Stored data entries

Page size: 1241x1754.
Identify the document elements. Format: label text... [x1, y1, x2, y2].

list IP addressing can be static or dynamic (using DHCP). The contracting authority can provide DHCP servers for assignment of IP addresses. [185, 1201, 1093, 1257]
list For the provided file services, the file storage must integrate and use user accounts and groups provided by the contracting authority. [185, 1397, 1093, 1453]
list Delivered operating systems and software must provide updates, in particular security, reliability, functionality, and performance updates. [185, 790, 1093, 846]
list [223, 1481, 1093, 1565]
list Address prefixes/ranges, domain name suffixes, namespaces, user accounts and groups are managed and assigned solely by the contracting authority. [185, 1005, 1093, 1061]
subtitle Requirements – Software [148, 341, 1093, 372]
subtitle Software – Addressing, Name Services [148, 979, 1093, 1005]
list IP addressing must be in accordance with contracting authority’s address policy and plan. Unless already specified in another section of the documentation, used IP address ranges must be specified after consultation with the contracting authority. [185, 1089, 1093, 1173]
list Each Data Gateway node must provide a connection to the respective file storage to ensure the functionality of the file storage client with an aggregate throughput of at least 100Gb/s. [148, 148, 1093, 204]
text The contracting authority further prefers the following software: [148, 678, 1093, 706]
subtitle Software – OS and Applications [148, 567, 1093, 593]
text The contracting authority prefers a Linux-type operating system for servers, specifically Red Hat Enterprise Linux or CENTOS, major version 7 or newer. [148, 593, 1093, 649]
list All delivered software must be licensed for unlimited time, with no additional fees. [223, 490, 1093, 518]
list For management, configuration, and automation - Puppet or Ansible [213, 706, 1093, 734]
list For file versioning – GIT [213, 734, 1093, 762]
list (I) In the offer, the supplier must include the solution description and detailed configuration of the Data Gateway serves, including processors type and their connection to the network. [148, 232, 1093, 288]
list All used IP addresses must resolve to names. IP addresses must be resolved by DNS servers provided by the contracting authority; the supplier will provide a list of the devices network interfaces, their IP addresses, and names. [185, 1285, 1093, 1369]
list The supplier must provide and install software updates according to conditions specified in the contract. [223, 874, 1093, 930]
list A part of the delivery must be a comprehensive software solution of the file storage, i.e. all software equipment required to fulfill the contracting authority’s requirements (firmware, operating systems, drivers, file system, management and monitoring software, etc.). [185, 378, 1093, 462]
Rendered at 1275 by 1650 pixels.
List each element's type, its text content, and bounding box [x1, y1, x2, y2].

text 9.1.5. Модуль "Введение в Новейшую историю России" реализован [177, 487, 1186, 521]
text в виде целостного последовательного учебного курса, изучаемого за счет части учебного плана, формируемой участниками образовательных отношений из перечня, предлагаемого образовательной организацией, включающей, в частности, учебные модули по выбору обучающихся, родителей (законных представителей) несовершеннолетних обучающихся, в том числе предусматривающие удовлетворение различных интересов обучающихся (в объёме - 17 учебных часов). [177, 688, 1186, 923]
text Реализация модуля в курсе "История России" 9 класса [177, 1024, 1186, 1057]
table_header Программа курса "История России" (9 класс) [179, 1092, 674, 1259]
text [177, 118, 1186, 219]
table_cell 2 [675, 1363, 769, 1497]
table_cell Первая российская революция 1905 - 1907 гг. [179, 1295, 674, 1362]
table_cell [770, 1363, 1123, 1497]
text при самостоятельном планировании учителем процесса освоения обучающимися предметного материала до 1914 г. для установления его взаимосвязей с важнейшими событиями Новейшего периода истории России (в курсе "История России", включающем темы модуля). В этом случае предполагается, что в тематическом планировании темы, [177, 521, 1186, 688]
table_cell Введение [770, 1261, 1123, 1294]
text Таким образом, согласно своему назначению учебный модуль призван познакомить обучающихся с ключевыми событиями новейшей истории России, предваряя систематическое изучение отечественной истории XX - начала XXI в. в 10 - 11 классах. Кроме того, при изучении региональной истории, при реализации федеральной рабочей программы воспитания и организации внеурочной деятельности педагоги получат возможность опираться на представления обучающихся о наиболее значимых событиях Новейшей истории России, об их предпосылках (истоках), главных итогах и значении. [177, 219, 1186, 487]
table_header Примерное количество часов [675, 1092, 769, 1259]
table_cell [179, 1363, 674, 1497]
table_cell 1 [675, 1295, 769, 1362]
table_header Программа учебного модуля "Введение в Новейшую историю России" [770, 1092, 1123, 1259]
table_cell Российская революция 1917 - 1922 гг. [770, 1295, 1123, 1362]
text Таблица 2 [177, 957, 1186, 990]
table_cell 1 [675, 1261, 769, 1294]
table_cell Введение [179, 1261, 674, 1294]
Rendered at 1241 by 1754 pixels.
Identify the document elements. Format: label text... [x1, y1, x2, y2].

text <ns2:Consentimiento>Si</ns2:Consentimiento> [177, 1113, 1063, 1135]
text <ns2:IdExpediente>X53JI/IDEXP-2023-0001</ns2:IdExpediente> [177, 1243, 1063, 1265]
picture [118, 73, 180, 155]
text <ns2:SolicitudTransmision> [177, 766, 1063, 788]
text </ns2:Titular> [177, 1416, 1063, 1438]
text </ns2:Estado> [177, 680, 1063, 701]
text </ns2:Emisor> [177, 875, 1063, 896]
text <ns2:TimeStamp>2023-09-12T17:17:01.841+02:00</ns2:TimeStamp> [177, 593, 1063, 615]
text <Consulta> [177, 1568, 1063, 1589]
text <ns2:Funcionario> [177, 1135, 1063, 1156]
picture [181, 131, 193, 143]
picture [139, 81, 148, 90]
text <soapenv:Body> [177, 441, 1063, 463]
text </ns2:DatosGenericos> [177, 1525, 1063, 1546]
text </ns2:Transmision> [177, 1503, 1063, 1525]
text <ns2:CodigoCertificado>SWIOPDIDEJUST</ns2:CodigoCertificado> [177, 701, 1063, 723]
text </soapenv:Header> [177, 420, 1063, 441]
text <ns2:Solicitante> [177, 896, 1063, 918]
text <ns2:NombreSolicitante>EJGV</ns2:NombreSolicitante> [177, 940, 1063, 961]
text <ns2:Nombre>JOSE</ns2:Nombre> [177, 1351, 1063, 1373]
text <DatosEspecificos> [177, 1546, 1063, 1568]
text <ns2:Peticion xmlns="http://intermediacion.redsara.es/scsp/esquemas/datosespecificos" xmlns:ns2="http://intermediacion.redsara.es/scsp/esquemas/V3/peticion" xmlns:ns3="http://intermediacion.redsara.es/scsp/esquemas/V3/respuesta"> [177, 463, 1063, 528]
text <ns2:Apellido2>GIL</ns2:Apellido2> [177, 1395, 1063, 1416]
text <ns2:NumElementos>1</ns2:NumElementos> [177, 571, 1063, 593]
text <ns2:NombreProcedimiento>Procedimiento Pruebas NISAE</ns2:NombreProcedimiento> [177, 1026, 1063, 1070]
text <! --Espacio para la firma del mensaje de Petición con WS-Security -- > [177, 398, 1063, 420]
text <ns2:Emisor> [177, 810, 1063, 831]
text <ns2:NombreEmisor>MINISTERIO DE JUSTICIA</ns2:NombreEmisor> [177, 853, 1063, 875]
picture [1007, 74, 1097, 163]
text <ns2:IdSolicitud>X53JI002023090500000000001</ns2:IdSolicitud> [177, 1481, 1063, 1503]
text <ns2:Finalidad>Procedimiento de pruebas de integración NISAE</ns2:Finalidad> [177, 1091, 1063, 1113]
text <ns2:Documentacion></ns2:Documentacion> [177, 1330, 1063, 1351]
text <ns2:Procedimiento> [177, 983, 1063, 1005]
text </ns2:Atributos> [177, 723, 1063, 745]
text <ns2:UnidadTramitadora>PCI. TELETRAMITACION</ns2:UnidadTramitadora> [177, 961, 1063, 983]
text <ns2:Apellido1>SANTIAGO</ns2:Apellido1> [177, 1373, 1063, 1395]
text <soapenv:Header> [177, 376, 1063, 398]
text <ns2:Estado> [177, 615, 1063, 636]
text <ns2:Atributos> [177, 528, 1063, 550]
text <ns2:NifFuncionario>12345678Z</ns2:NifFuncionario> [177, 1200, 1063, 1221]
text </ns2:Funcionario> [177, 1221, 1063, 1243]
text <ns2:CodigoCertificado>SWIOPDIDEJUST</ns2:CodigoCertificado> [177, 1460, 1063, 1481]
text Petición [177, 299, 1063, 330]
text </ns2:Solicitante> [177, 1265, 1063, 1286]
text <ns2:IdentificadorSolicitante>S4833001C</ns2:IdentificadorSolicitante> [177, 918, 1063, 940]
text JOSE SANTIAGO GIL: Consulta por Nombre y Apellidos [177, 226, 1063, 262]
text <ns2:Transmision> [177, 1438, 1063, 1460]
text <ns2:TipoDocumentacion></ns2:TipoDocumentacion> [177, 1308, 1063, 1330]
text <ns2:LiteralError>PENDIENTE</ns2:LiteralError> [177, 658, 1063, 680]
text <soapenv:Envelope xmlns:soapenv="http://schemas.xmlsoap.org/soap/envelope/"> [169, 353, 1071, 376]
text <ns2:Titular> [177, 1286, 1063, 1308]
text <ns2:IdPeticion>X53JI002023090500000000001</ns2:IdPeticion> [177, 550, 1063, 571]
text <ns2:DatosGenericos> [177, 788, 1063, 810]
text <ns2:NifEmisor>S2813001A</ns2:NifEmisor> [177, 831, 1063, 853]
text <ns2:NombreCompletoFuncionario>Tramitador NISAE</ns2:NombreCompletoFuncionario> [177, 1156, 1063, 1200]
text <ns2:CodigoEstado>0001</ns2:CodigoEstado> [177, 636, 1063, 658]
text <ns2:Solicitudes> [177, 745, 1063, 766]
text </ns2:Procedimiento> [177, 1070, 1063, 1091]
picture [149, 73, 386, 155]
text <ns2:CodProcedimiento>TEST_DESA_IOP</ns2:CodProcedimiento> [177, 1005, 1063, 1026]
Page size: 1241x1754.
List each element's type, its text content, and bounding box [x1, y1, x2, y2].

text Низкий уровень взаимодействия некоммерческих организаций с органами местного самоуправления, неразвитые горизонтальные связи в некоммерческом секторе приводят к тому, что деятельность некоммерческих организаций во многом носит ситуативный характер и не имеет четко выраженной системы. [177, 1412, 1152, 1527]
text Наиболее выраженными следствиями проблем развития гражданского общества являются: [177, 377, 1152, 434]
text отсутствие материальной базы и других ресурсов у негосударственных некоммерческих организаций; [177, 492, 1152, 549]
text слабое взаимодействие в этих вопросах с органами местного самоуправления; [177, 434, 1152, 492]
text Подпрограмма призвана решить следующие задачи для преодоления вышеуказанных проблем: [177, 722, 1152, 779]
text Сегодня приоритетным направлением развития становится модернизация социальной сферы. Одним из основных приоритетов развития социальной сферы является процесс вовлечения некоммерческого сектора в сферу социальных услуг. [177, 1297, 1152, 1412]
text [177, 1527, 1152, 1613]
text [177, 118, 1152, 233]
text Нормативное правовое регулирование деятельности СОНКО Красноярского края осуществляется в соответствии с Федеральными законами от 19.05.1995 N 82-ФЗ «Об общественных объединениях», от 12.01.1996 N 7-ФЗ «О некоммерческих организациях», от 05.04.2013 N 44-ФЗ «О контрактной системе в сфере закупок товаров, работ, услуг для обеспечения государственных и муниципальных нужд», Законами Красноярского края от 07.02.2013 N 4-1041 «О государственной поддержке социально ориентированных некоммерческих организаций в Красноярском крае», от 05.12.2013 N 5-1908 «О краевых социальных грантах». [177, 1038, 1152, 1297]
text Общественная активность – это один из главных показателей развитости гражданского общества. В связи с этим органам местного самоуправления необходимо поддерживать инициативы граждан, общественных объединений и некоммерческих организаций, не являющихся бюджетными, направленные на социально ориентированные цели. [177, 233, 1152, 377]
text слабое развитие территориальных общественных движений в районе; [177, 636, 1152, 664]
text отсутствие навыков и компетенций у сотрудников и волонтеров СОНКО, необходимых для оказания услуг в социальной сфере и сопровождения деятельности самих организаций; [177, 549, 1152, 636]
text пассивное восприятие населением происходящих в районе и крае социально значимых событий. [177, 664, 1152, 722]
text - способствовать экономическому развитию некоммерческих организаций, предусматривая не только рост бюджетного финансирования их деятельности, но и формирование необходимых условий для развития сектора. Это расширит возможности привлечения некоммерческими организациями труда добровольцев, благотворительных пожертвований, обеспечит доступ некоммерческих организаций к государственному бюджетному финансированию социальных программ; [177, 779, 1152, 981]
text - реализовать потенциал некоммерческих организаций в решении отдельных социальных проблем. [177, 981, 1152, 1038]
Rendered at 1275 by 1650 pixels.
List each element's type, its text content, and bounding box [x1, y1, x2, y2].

What you need to do →
A single figure is required: the number of lines in the data above in which the word "сектора" appears.

Output of the exercise →
2